Sodium-ion batteries are a promising class of secondary power sources that can replace some of the lithium-ion, lead–acid, and other types of batteries in large-scale applications. One of the critical parameters for their potential use is high efficiency in a wide temperature range, particularly below 0 °C. This article analyzes the phase equilibria and electrochemical properties of sodium-ion battery electrolytes that are based on NaPF6 solutions in solvent mixtures of ethylene carbonate and diethyl carbonate (EC:DEC), dimethyl carbonate (EC:DMC), and 1,2-dimethoxyethane (EC:DME). All studied electrolytes demonstrate a decrease in conductivity at lower temperatures and transition to a quasi-solid state resembling “wet snow” at certain temperatures: EC:DEC at −8 °C, EC:DMC at −13 °C, and EC:DME at −21 °C for 1 M NaPF6 solutions. This phase transition affects their conductivity to a different degree.

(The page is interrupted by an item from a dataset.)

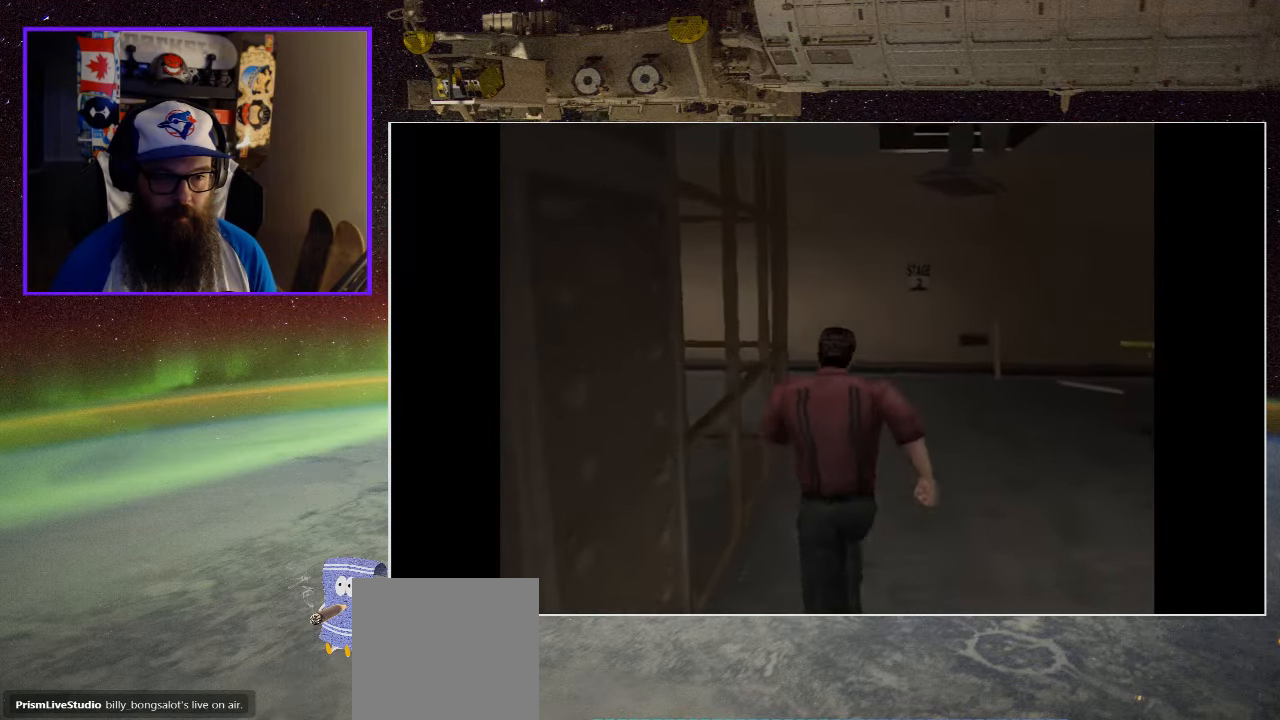
{"buttons": [], "left_stick": "up", "right_stick": "center", "events": []}
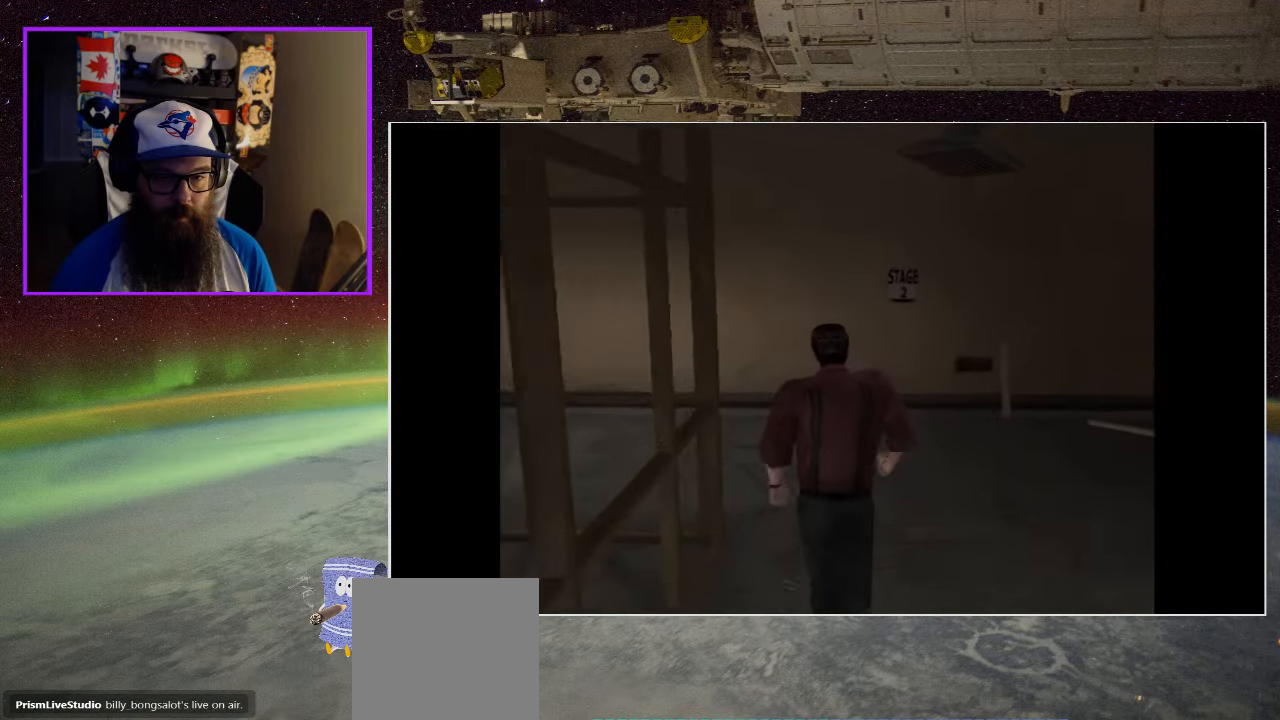
{"buttons": [], "left_stick": "up-left", "right_stick": "center", "events": [[366, "left_stick", "up-left"]]}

The impact is minimal in the case of EC:DEC, although it partially freezes at a higher temperature than other electrolytes. The EC:DMC-based electrolyte demonstrates the best efficiency at temperatures down to −20 °C. However, upon further cooling, 1 M NaPF6 in EC:DEC retains a higher conductivity and lower resistivity in symmetrical Na3V2(PO4)3-based cells. The temperature range from −20 to −40 °C is characterized by the strongest deterioration in the electrochemical properties of electrolytes: for 1 M NaPF6 in EC:DMC, the charge transfer resistance increased 36 times, and for 1 M NaPF6 in EC:DME, 450 times. For 1 M NaPF6 in EC:DEC, the growth of this parameter is much more modest and amounts to only 1.7 times. This allows us to consider the EC:DEC-based electrolyte as a promising basis for the further development of low-temperature sodium-ion batteries.